*** INFORMATION GIVEN Section Begins ***

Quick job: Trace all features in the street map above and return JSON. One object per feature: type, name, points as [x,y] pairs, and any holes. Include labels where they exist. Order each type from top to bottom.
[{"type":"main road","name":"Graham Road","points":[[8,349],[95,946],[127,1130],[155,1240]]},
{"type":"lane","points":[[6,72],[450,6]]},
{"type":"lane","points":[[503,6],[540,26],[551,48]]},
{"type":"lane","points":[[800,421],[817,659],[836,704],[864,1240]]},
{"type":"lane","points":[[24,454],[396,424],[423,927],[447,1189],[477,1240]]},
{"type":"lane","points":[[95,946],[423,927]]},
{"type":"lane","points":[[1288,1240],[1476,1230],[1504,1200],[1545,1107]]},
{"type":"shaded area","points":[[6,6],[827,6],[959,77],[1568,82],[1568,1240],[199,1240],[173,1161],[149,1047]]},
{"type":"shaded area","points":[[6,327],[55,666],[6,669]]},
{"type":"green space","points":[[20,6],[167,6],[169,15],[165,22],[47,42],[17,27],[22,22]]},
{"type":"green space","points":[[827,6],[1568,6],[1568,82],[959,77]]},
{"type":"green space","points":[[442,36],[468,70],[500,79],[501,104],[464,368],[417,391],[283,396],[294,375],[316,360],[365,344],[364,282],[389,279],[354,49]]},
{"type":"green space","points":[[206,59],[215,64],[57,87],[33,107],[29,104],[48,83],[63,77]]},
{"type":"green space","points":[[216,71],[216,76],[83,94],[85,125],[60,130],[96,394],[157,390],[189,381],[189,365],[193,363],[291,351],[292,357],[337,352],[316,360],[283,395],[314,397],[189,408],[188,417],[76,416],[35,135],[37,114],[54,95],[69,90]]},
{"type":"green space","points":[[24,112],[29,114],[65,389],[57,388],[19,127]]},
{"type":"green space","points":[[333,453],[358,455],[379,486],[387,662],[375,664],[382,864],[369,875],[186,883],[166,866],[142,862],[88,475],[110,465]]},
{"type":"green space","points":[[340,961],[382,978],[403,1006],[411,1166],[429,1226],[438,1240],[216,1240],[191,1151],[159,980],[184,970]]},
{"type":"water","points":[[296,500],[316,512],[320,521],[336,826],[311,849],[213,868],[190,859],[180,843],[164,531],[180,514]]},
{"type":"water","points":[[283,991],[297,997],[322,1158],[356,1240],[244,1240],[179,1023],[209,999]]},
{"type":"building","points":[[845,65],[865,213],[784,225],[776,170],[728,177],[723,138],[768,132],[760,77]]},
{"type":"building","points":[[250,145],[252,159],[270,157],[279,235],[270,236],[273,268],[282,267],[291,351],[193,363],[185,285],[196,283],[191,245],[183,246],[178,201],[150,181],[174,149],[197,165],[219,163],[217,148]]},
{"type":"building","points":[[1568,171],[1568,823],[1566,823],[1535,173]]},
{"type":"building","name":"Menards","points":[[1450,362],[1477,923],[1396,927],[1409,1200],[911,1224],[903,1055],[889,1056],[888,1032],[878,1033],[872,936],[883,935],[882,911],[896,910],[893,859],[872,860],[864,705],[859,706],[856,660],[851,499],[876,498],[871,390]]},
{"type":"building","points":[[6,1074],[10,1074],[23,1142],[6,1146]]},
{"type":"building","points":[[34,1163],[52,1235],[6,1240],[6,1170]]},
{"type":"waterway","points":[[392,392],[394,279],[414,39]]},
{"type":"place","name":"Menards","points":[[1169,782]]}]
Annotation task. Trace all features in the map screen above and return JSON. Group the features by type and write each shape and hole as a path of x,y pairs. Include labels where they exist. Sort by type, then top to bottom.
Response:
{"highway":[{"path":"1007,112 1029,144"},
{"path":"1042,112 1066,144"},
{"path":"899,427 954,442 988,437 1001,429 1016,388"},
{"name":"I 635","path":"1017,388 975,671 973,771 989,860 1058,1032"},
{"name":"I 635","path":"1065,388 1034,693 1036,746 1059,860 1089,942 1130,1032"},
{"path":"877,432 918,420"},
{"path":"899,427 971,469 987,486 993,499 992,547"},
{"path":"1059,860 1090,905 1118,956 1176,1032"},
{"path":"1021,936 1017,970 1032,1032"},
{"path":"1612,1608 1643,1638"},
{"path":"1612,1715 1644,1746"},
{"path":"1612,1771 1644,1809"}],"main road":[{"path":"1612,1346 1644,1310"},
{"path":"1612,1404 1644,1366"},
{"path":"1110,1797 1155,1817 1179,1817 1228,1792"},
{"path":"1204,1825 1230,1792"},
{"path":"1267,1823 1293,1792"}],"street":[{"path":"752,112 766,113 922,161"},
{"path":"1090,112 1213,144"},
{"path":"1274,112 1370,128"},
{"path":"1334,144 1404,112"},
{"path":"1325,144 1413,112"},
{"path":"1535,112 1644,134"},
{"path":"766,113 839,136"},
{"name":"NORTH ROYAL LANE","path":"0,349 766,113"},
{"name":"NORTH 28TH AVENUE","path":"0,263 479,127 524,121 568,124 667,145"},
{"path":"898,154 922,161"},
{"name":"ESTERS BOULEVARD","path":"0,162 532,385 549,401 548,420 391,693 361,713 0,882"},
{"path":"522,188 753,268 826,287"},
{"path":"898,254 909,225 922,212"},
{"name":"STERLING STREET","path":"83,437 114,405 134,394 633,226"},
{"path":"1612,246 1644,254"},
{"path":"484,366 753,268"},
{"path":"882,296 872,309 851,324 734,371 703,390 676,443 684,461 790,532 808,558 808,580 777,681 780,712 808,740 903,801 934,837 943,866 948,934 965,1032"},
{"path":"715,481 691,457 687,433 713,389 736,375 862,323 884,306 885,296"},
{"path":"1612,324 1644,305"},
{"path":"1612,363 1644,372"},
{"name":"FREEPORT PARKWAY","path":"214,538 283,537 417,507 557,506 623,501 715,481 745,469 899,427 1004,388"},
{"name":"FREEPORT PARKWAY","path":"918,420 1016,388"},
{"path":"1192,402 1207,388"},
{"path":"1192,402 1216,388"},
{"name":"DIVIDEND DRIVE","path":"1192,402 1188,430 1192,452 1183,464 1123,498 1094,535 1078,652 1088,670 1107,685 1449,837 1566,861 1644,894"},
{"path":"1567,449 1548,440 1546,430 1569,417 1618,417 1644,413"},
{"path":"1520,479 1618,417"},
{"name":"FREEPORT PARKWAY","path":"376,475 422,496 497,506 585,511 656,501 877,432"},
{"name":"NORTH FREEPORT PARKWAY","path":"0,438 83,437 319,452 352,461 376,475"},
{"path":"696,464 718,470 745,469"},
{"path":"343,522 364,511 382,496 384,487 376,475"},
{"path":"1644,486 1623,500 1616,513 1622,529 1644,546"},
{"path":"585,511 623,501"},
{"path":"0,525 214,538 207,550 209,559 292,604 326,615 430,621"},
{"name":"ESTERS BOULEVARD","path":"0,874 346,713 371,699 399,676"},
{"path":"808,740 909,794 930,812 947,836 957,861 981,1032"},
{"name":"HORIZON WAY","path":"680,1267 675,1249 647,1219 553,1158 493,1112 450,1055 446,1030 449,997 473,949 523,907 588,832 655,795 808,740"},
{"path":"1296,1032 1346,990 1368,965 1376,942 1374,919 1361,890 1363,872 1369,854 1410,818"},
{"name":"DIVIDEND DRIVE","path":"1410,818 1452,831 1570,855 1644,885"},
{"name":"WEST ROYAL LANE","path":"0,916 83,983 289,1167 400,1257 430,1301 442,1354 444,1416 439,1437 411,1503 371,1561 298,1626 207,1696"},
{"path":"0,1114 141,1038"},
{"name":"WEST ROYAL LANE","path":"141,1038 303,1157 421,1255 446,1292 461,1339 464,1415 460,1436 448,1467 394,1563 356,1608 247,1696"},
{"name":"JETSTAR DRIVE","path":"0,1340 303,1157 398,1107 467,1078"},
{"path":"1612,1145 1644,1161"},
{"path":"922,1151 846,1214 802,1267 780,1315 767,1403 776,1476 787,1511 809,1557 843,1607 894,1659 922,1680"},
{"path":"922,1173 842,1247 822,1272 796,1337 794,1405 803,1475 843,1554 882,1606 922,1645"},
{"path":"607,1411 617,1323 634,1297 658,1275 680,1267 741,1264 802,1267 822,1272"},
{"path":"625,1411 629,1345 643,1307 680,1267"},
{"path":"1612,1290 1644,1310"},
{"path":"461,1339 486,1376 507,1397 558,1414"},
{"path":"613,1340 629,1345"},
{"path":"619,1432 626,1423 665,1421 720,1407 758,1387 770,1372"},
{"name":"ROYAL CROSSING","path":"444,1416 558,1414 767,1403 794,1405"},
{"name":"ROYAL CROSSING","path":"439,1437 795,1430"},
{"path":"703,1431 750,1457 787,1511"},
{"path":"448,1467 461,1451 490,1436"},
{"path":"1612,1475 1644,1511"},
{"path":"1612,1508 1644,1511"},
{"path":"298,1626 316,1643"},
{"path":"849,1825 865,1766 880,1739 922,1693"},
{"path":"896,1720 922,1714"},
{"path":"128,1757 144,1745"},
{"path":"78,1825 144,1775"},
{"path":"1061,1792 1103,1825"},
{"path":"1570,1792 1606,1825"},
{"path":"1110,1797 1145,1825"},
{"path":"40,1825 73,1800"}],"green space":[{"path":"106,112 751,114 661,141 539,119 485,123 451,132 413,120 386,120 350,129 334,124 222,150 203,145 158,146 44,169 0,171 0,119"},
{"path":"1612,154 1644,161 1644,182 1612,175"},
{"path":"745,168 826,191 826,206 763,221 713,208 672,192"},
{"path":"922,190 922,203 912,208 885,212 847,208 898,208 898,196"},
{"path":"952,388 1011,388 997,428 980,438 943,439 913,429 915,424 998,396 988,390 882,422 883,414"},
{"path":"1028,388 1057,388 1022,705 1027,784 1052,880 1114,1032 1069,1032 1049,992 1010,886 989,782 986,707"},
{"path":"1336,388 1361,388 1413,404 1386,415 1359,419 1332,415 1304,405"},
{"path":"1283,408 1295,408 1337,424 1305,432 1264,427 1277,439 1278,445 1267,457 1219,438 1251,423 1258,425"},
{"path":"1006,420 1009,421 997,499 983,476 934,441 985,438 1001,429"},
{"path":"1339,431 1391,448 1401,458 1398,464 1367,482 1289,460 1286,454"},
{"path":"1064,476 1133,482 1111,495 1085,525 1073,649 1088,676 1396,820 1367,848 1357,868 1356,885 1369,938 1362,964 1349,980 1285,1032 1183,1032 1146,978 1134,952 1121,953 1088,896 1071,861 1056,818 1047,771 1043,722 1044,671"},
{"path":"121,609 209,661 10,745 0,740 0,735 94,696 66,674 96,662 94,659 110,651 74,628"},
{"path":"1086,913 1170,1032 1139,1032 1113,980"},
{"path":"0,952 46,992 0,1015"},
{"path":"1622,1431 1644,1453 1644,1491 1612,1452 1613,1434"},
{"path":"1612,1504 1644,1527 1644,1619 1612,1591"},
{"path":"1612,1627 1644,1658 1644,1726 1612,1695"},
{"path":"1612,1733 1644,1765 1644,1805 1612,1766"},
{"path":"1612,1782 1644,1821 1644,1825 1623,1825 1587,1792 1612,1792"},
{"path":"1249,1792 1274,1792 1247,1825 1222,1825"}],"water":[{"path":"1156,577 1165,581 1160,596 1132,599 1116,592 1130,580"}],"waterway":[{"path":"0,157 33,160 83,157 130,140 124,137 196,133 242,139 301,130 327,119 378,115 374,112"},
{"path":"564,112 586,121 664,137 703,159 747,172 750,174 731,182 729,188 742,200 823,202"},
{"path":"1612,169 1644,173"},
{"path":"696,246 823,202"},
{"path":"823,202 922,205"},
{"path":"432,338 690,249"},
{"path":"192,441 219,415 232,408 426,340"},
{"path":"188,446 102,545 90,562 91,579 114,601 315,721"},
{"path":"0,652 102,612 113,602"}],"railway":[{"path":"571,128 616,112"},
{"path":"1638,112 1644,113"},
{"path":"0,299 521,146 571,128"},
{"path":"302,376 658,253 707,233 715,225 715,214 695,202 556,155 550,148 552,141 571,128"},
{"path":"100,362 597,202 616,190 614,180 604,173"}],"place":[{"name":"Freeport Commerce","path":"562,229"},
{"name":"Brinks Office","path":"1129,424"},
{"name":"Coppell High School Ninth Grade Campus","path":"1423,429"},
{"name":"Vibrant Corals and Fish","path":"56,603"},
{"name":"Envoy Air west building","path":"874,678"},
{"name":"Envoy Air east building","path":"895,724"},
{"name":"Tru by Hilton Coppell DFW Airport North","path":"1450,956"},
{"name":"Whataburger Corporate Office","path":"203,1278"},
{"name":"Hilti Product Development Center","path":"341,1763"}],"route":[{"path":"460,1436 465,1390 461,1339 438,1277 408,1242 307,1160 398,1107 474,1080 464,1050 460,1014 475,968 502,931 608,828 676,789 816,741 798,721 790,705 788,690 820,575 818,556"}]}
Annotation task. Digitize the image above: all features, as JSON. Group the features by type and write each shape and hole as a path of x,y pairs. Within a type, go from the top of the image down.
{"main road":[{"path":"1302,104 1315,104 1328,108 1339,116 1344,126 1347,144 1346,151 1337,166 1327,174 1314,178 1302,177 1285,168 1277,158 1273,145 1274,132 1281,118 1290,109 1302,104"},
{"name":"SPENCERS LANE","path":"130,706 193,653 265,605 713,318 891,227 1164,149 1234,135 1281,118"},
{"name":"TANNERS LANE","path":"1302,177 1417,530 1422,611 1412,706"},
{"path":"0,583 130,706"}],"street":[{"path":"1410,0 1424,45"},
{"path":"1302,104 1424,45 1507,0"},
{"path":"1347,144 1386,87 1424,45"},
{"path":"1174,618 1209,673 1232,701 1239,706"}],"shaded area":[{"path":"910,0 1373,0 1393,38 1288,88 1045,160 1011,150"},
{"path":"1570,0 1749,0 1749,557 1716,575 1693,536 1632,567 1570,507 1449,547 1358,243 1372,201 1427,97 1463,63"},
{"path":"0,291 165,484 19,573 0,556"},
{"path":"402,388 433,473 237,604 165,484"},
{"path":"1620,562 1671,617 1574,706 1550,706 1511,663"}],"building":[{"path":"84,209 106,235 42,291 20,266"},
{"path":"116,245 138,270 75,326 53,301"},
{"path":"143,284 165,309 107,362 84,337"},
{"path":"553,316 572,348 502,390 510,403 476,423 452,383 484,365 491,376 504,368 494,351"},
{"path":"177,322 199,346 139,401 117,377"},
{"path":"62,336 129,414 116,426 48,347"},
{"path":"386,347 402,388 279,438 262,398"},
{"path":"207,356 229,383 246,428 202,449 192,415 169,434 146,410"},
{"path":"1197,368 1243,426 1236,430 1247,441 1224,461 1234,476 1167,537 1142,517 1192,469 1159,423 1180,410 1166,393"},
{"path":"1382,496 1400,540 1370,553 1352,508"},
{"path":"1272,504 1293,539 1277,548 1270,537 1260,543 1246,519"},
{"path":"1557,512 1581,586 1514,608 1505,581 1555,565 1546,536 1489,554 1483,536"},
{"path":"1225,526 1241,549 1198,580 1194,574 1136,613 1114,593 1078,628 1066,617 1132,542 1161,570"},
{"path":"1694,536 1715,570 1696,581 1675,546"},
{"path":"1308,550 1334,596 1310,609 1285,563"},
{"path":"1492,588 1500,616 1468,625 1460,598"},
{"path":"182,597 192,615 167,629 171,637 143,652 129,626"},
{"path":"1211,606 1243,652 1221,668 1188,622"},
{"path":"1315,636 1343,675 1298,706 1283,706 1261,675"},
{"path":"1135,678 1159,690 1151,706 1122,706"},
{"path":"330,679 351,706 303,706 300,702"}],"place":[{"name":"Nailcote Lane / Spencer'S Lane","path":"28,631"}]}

*** INFORMATION GIVEN Section Ends ***

> _DIRECTIONS FOR THIS TASK_
Only a number is wanted here: how many lines in the data above include the string "CROSSING"?

> _OUTPUT OF THE EXERCISE_
2